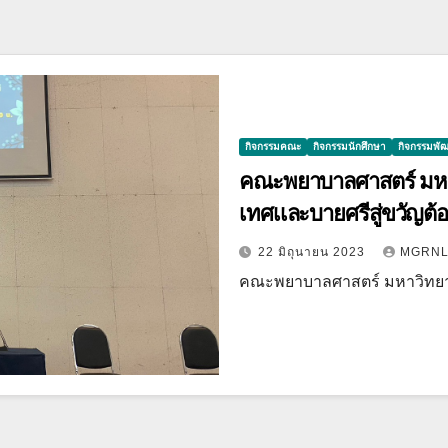
กิจกรรมคณะ
กิจกรรมนักศึกษา
กิจกรรมพั
คณะพยาบาลศาสตร์ มหา
เทศเเละบายศรีสู่ขวัญต
22 มิถุนายน 2023
MGRN
คณะพยาบาลศาสตร์ มหาวิทย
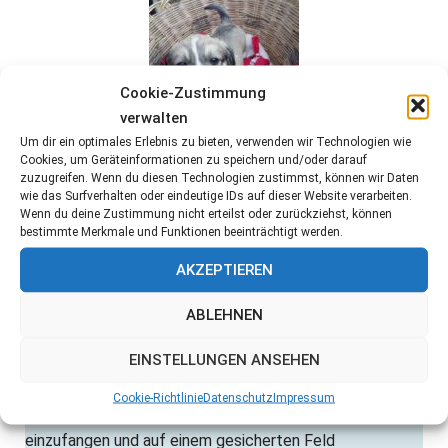
Cookie-Zustimmung
verwalten
Um dir ein optimales Erlebnis zu bieten, verwenden wir Technologien wie
Cookies, um Geräteinformationen zu speichern und/oder darauf
Januar 2023
zuzugreifen. Wenn du diesen Technologien zustimmst, können wir Daten
wie das Surfverhalten oder eindeutige IDs auf dieser Website verarbeiten.
Candise, Colin, Chantal, Christal, Cher, Sisco und Caleb
Wenn du deine Zustimmung nicht erteilst oder zurückziehst, können
bestimmte Merkmale und Funktionen beeinträchtigt werden.
wurden von einer Streunerhündin auf einem Feld
geboren.
AKZEPTIEREN
Die Bewohner des Dorfes versuchten die Mutter mit
ABLEHNEN
Stöcken zu verscheuchen. Sie schütteten Wasser über
EINSTELLUNGEN ANSEHEN
die Welpen und versuchten sie der Hündin weg zu
nehmen. Muffin beschützte ihre Welpen und den
Cookie-Richtlinie
Datenschutz
Impressum
Tierschützern gelang es die kleine Hundefamilie
einzufangen und auf einem gesicherten Feld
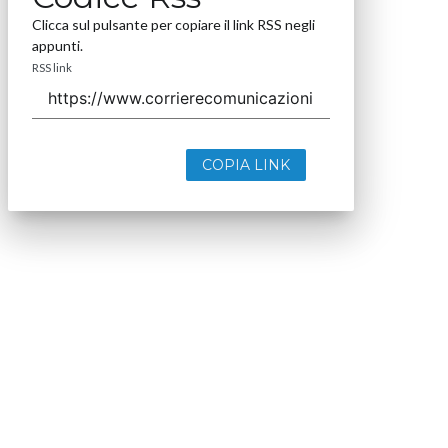
Clicca sul pulsante per copiare il link RSS negli
appunti.
RSS link
COPIA LINK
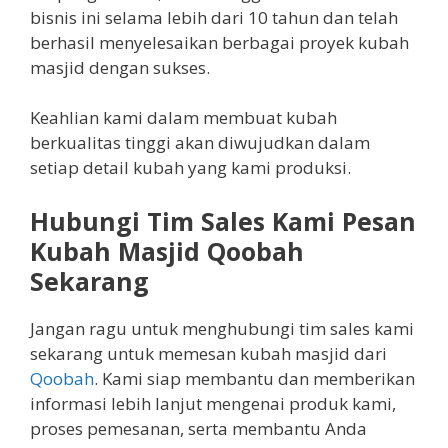
bisnis ini selama lebih dari 10 tahun dan telah
berhasil menyelesaikan berbagai proyek kubah
masjid dengan sukses.
Keahlian kami dalam membuat kubah
berkualitas tinggi akan diwujudkan dalam
setiap detail kubah yang kami produksi.
Hubungi Tim Sales Kami Pesan
Kubah Masjid Qoobah
Sekarang
Jangan ragu untuk menghubungi tim sales kami
sekarang untuk memesan kubah masjid dari
Qoobah
. Kami siap membantu dan memberikan
informasi lebih lanjut mengenai produk kami,
proses pemesanan, serta membantu Anda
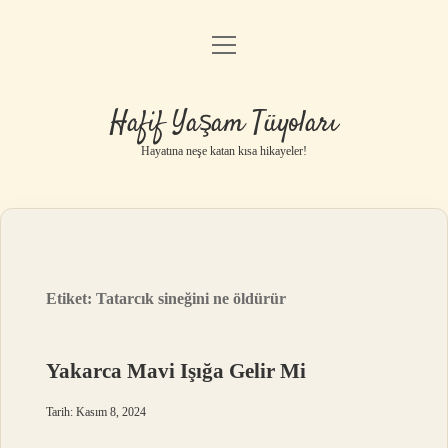
menüyü
Anasayfa
aç
Gizlilik Politikası
Hafif Yaşam Tüyoları
Yasal Uyarı
Hayatına neşe katan kısa hikayeler!
Hakkımızda
Etiket:
Tatarcık sineğini ne öldürür
Yakarca Mavi Işığa Gelir Mi
Tarih: Kasım 8, 2024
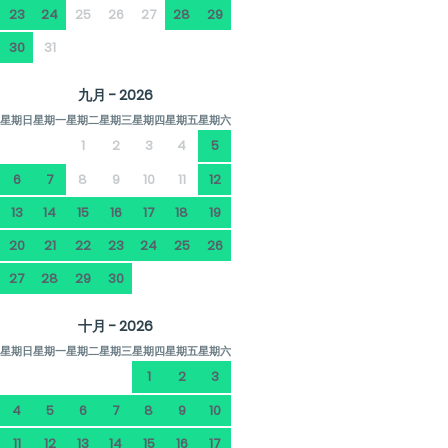
23
24
25
26
27
28
29
30
31
九月 - 2026
星期日
星期一
星期二
星期三
星期四
星期五
星期六
1
2
3
4
5
6
7
8
9
10
11
12
13
14
15
16
17
18
19
20
21
22
23
24
25
26
27
28
29
30
十月 - 2026
星期日
星期一
星期二
星期三
星期四
星期五
星期六
1
2
3
4
5
6
7
8
9
10
11
12
13
14
15
16
17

* * *

### [Instruction]
Could you lay out every line of the data above as a JSON list of strings, one string per line, with blank lines and the pictures left out?

### [Solution]
[
  "กิจกรรมคณะ",
  "กิจกรรมนักศึกษา",
  "กิจกรรมพั",
  "คณะพยาบาลศาสตร์ มหา",
  "เทศเเละบายศรีสู่ขวัญต",
  "22 มิถุนายน 2023",
  "MGRN",
  "คณะพยาบาลศาสตร์ มหาวิทย",
  "Cookie-Zustimmung",
  "verwalten",
  "Um dir ein optimales Erlebnis zu bieten, verwenden wir Technologien wie",
  "Cookies, um Geräteinformationen zu speichern und/oder darauf",
  "Januar 2023",
  "zuzugreifen. Wenn du diesen Technologien zustimmst, können wir Daten",
  "wie das Surfverhalten oder eindeutige IDs auf dieser Website verarbeiten.",
  "Candise, Colin, Chantal, Christal, Cher, Sisco und Caleb",
  "Wenn du deine Zustimmung nicht erteilst oder zurückziehst, können",
  "bestimmte Merkmale und Funktionen beeinträchtigt werden.",
  "wurden von einer Streunerhündin auf einem Feld",
  "geboren.",
  "AKZEPTIEREN",
  "Die Bewohner des Dorfes versuchten die Mutter mit",
  "ABLEHNEN",
  "Stöcken zu verscheuchen. Sie schütteten Wasser über",
  "EINSTELLUNGEN ANSEHEN",
  "die Welpen und versuchten sie der Hündin weg zu",
  "nehmen. Muffin beschützte ihre Welpen und den",
  "Cookie-Richtlinie",
  "Datenschutz",
  "Impressum",
  "Tierschützern gelang es die kleine Hundefamilie",
  "einzufangen und auf einem gesicherten Feld",
  "Clicca sul pulsante per copiare il link RSS negli",
  "appunti.",
  "RSS link",
  "COPIA LINK",
  "bisnis ini selama lebih dari 10 tahun dan telah",
  "berhasil menyelesaikan berbagai proyek kubah",
  "masjid dengan sukses.",
  "Keahlian kami dalam membuat kubah",
  "berkualitas tinggi akan diwujudkan dalam",
  "setiap detail kubah yang kami produksi.",
  "Hubungi Tim Sales Kami Pesan",
  "Kubah Masjid Qoobah",
  "Sekarang",
  "Jangan ragu untuk menghubungi tim sales kami",
  "sekarang untuk memesan kubah masjid dari",
  "Qoobah",
  ". Kami siap membantu dan memberikan",
  "informasi lebih lanjut mengenai produk kami,",
  "proses pemesanan, serta membantu Anda",
  "menüyü",
  "Anasayfa",
  "aç",
  "Gizlilik Politikası",
  "Hafif Yaşam Tüyoları",
  "Yasal Uyarı",
  "Hayatına neşe katan kısa hikayeler!",
  "Hakkımızda",
  "Etiket:",
  "Tatarcık sineğini ne öldürür",
  "Yakarca Mavi Işığa Gelir Mi",
  "Tarih: Kasım 8, 2024",
  "23",
  "24",
  "25",
  "26",
  "27",
  "28",
  "29",
  "30",
  "31",
  "九月 - 2026",
  "星期日",
  "星期一",
  "星期二",
  "星期三",
  "星期四",
  "星期五",
  "星期六",
  "1",
  "2",
  "3",
  "4",
  "5",
  "6",
  "7",
  "8",
  "9",
  "10",
  "11",
  "12",
  "13",
  "14",
  "15",
  "16",
  "17",
  "18",
  "19",
  "20",
  "21",
  "22",
  "23",
  "24",
  "25",
  "26",
  "27",
  "28",
  "29",
  "30",
  "十月 - 2026",
  "星期日",
  "星期一",
  "星期二",
  "星期三",
  "星期四",
  "星期五",
  "星期六",
  "1",
  "2",
  "3",
  "4",
  "5",
  "6",
  "7",
  "8",
  "9",
  "10",
  "11",
  "12",
  "13",
  "14",
  "15",
  "16",
  "17"
]